**ABOUT THIS EXERCISE:** Retype, without changes, every line from the line that contains "Visit CASP website" through the final line of the records. Exclude pictures.

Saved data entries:
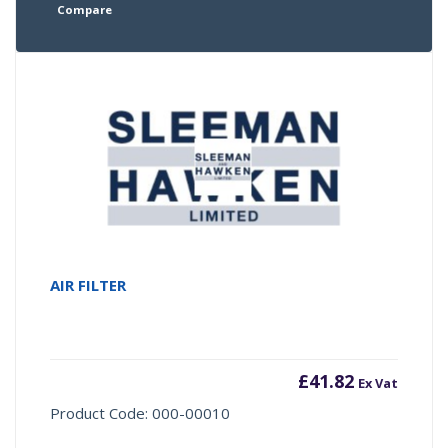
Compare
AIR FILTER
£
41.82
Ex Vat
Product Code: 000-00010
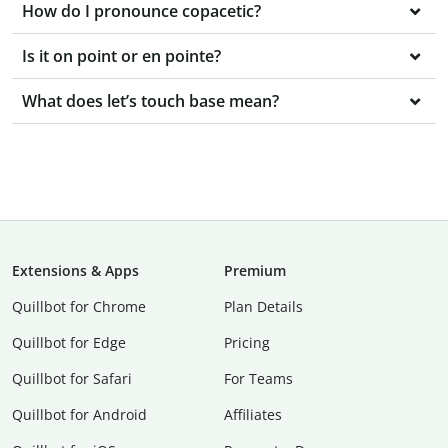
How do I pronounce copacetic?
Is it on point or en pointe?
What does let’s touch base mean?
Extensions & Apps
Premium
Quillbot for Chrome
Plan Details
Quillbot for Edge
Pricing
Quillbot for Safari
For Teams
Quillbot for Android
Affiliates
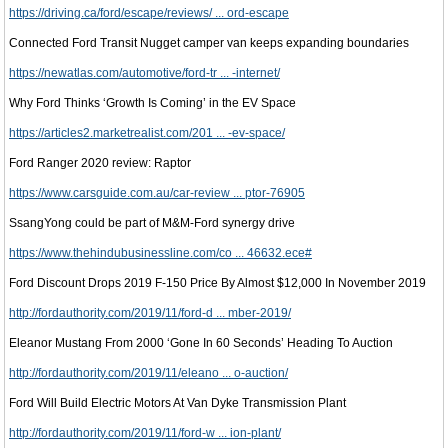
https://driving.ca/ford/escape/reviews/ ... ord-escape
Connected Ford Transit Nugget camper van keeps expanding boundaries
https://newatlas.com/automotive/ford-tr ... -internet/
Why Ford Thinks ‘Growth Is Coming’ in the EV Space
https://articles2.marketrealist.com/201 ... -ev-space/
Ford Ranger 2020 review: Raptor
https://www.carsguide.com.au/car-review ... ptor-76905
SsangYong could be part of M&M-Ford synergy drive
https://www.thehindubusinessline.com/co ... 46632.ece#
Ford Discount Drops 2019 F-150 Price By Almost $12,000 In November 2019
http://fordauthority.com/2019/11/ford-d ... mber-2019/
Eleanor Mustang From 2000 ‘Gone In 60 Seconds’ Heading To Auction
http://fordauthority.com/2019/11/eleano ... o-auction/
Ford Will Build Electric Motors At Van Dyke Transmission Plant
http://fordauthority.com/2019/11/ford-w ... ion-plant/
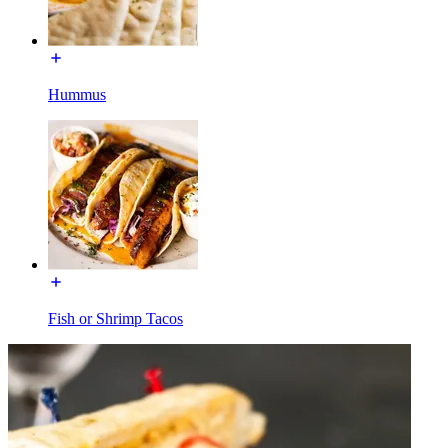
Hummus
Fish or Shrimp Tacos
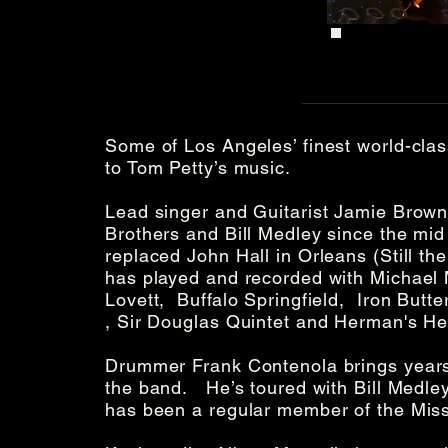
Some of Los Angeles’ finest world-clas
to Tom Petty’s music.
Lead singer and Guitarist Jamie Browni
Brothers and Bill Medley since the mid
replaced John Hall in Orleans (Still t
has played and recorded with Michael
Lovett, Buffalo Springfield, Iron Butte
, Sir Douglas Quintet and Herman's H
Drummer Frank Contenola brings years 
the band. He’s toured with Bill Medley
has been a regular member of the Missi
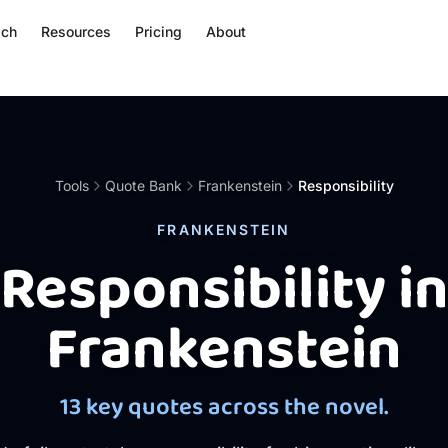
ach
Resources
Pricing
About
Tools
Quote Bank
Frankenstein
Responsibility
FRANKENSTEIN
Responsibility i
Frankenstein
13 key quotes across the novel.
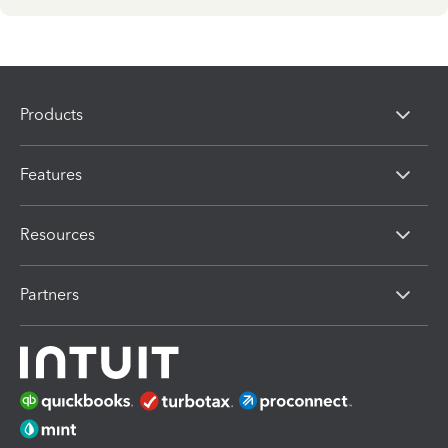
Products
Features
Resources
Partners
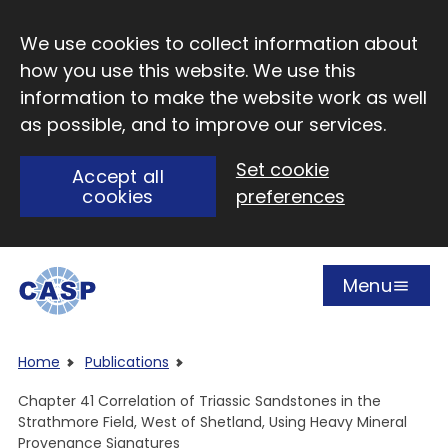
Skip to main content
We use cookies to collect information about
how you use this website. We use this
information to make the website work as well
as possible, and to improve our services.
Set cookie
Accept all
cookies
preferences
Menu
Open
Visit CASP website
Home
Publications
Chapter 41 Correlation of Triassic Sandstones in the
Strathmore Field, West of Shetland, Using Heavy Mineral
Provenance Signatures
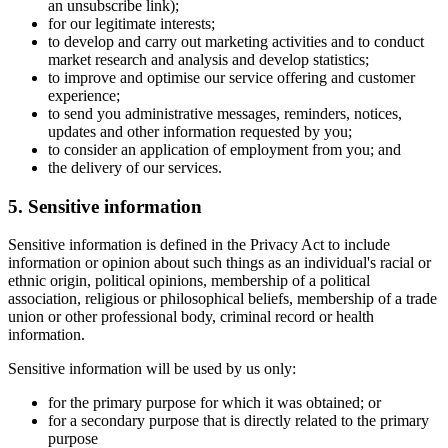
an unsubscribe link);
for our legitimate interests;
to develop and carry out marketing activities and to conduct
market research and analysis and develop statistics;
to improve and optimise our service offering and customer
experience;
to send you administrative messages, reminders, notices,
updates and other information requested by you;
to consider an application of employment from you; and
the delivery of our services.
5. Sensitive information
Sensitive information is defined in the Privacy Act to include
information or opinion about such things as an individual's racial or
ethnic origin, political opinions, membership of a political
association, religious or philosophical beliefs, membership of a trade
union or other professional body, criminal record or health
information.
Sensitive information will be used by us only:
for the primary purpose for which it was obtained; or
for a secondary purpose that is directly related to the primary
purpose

**EXERCISE RESPONSE:**
Visit CASP website
Home
Publications
Chapter 41 Correlation of Triassic Sandstones in the
Strathmore Field, West of Shetland, Using Heavy Mineral
Provenance Signatures
an unsubscribe link);
for our legitimate interests;
to develop and carry out marketing activities and to conduct
market research and analysis and develop statistics;
to improve and optimise our service offering and customer
experience;
to send you administrative messages, reminders, notices,
updates and other information requested by you;
to consider an application of employment from you; and
the delivery of our services.
5. Sensitive information
Sensitive information is defined in the Privacy Act to include
information or opinion about such things as an individual's racial or
ethnic origin, political opinions, membership of a political
association, religious or philosophical beliefs, membership of a trade
union or other professional body, criminal record or health
information.
Sensitive information will be used by us only:
for the primary purpose for which it was obtained; or
for a secondary purpose that is directly related to the primary
purpose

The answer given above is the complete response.